- [Problem statement] From the entries below, return exactly the lines beginning at the one that contains "の寮のモデルらしい寮にお住まいになって" and ending at the one that contains "狭い空間に腰を下ろし手すりに", both of them included, and only those lines.

- [Records supplied]
+===+
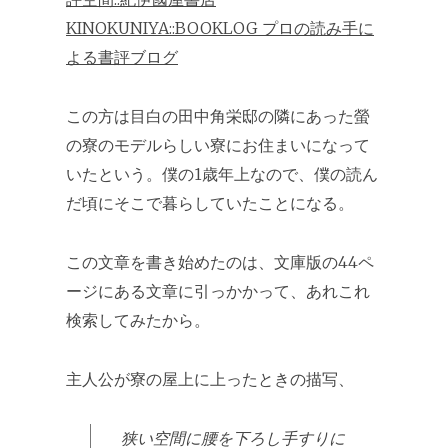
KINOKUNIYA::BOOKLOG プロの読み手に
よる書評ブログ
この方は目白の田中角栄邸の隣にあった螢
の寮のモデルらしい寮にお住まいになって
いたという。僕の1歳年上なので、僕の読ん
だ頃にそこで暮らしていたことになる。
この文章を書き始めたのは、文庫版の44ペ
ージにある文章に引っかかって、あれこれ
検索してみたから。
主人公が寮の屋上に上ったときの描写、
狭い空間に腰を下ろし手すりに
+===+
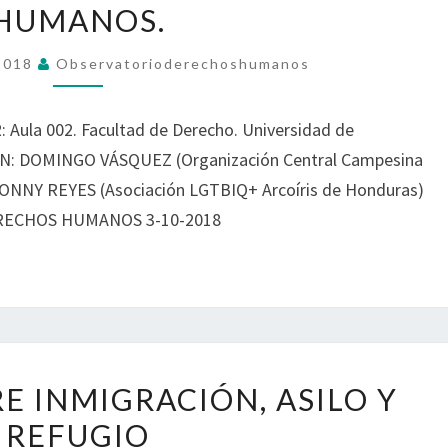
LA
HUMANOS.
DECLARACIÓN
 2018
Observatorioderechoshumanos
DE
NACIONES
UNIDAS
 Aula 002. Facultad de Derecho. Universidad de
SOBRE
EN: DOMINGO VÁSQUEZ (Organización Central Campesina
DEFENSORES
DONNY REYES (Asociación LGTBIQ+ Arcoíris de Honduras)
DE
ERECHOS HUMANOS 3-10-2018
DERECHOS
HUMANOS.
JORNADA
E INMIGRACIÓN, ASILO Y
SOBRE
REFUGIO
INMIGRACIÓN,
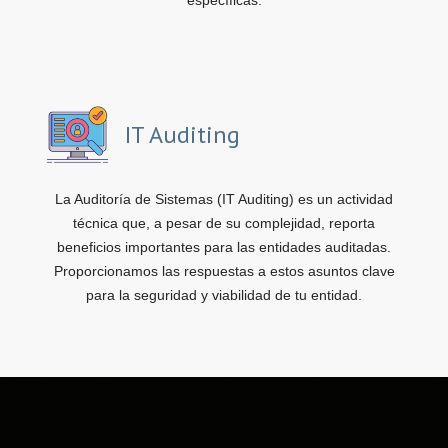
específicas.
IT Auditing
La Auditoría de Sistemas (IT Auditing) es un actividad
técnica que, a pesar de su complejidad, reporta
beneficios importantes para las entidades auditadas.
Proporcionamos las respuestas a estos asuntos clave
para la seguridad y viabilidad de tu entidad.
+===+
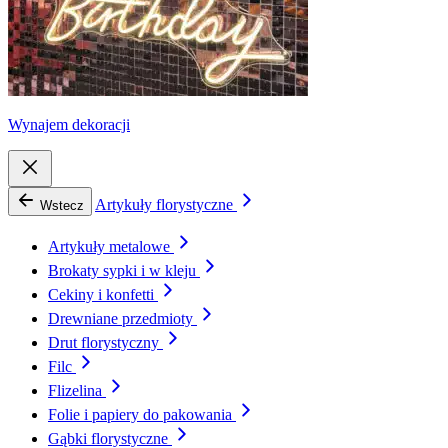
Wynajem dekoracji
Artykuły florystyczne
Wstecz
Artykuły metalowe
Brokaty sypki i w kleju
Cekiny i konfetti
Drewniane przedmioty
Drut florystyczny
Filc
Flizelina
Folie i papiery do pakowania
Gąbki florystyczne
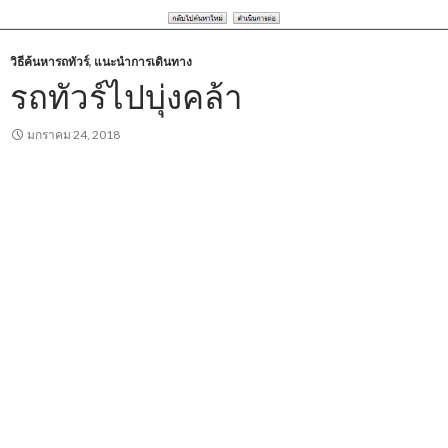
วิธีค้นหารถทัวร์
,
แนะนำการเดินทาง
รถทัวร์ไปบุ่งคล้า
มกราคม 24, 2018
+===+
- [Task solution]
の寮のモデルらしい寮にお住まいになって
いたという。僕の1歳年上なので、僕の読ん
だ頃にそこで暮らしていたことになる。
この文章を書き始めたのは、文庫版の44ペ
ージにある文章に引っかかって、あれこれ
検索してみたから。
主人公が寮の屋上に上ったときの描写、
狭い空間に腰を下ろし手すりに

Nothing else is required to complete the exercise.